■ **PASSAGE SHOWN**:

+++

Speaker 2:I think we we we have had so I've appreciated so many gains from controlling that entire stack, to actually, like, programming the at the programming station, being able to do the rack level testing, being able to have all that software, But it does require a contract manufacturer that's really gonna be, willing to be amenable to that. Because it I mean, Eric, I haven't dealt with, I mean, we've been, I think, very lucky with this relationship with Benchmark. I got to imagine this is somewhat unusual to, where we to have a manufacturer that allows us to have such a a close relationship with them.
Speaker 8:Definitely. I've been in their shoes. I've been the you know, I've been on the supplier side, and then that's the last thing I wanted was a customer hanging out out there. So I've tried to been I've tried to be cognizant of that and try to be a good neighbor. Like, from afar, I think we'd be a lot more aggressive because it's a more transactional relationship, you know, if we're just doing it over email.
Speaker 8:But when you have to kinda you live where you eat a little bit, I wanna you wanna make sure you're doing well by them and I think, CJ, you had a a phrase that you were that you used somewhere. I'm trying to think from your long term relationship here. Think of your nugget of wisdom, if you're
Speaker 3:Some tier supplier. That one.
Speaker 8:It doesn't matter. I'll I'll figure.
Speaker 2:No. No. That one was Why
Speaker 8:why are you Oh, gosh.
Speaker 3:I'll find it.
Speaker 8:Anyways, Ignacio had a good one. Just kinda long term. Don't oh, you can't surge relationships. Yeah. Quote CJ now.
Speaker 8:And you can't have you can't surge relations. You can't, you know, take advantage of you have no foundational you can't insert it. So, you know, documentations you did. And this so I I think that's that's so true. So we tried to build that foundation again, and that's not that's not one person.
Speaker 8:That's all of Oxide. That's what I'm really proud to work with this team is everybody that comes on-site. It's kinda like your you know, when your your kids go somewhere, you want them to behave well without you telling them, and then not that there's maybe a weird relationship there. But, like, everyone in Oxide, it's like our family. Everyone in our family speaks and holds, makes a very good example for for oxide wherever we go, and I'm I'm really happy with that.
Speaker 8:And I think that really gets a lot of equity when we ask for stuff. And we've tried to because we there has been a lot of surging. There's been a lot of fits and starts. Again, that equity has allowed us to Totally. I think, get us over the bubble and say, alright.

+++

■ **DATA SEGMENT**:
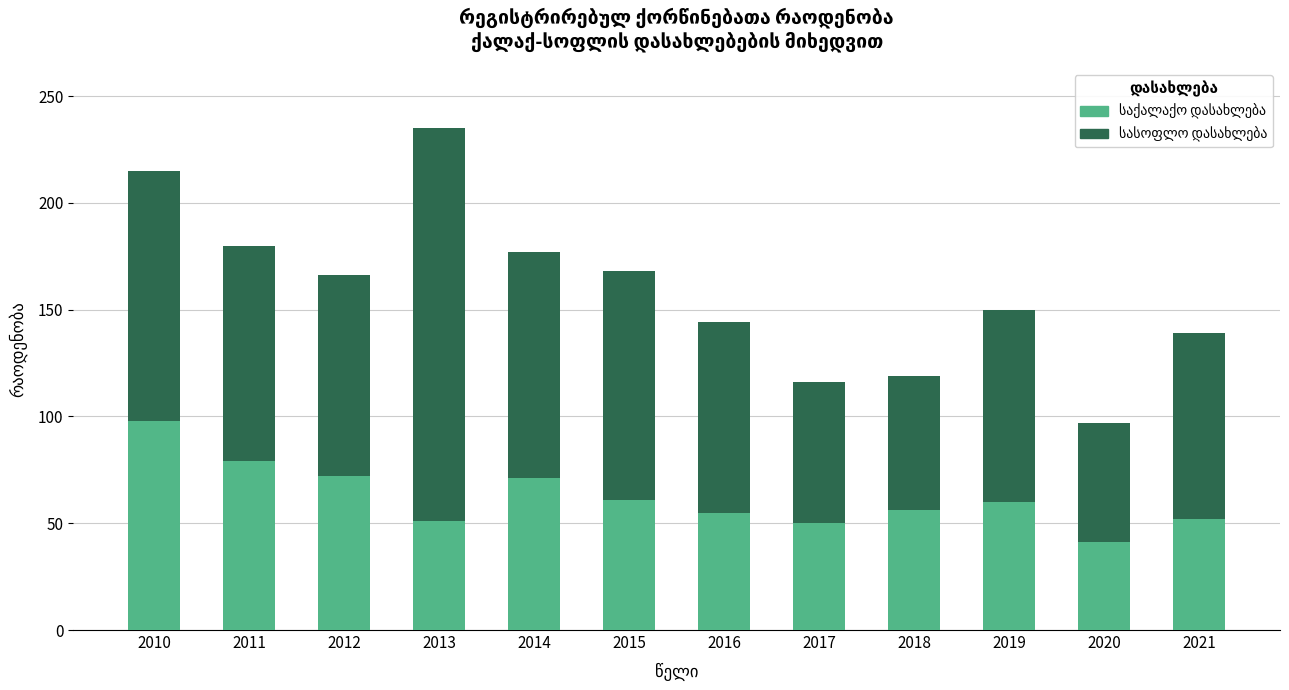

What is the total value across all series at 2019?

150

+++

■ **ACTIVITY LIST**:
(a) Answer these from the transcript, one line each:
(i) Which manufacturer does Speaker 2 name as the partner in the relationship?
(ii) On which side does Speaker 8 say they have worked before?
(iii) Whom does Speaker 8 say "had a good one"?
(b) List every person's first name that appears in the transcript.
(c) Transcribe the transcript from "Speaker 8:Definitely. I've" down to "supplier. That one.".

■ **ANSWERS FOR THE TASKS**:
(a)
(i) Benchmark
(ii) The supplier side
(iii) Ignacio

(b) Eric, CJ, Ignacio

(c)
Speaker 8:Definitely. I've been in their shoes. I've been the you know, I've been on the supplier side, and then that's the last thing I wanted was a customer hanging out out there. So I've tried to been I've tried to be cognizant of that and try to be a good neighbor. Like, from afar, I think we'd be a lot more aggressive because it's a more transactional relationship, you know, if we're just doing it over email.
Speaker 8:But when you have to kinda you live where you eat a little bit, I wanna you wanna make sure you're doing well by them and I think, CJ, you had a a phrase that you were that you used somewhere. I'm trying to think from your long term relationship here. Think of your nugget of wisdom, if you're
Speaker 3:Some tier supplier. That one.